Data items
↓

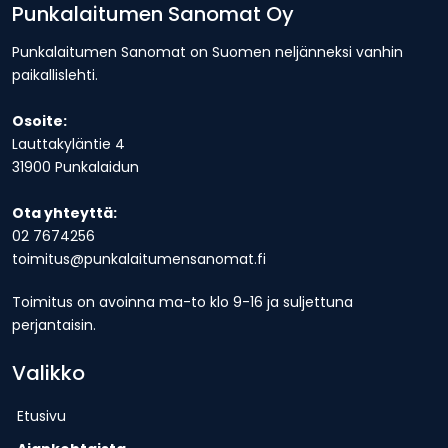
Punkalaitumen Sanomat Oy
Punkalaitumen Sanomat on Suomen neljänneksi vanhin
paikallislehti.
Osoite:
Lauttakyläntie 4
31900 Punkalaidun
Ota yhteyttä:
02 7674256
toimitus@punkalaitumensanomat.fi
Toimitus on avoinna ma-to klo 9-16 ja suljettuna
perjantaisin.
Valikko
Etusivu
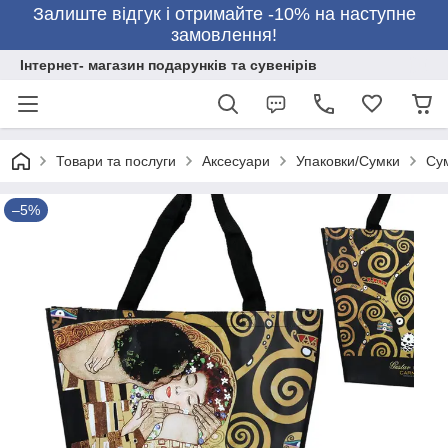
Залиште відгук і отримайте -10% на наступне
замовлення!
Інтернет- магазин подарунків та сувенірів
Товари та послуги
Аксесуари
Упаковки/Сумки
Сум
–5%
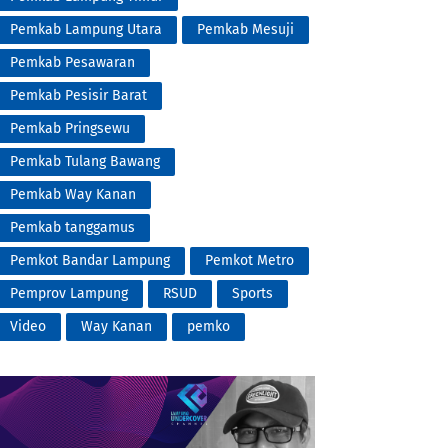
Pemkab Lampung Utara
Pemkab Mesuji
Pemkab Pesawaran
Pemkab Pesisir Barat
Pemkab Pringsewu
Pemkab Tulang Bawang
Pemkab Way Kanan
Pemkab tanggamus
Pemkot Bandar Lampung
Pemkot Metro
Pemprov Lampung
RSUD
Sports
Video
Way Kanan
pemko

↑

* **How to complete this task**
Search the data above and return each line in which "Pemkot" occurs.

* **Answer box**
Pemkot Bandar Lampung
Pemkot Metro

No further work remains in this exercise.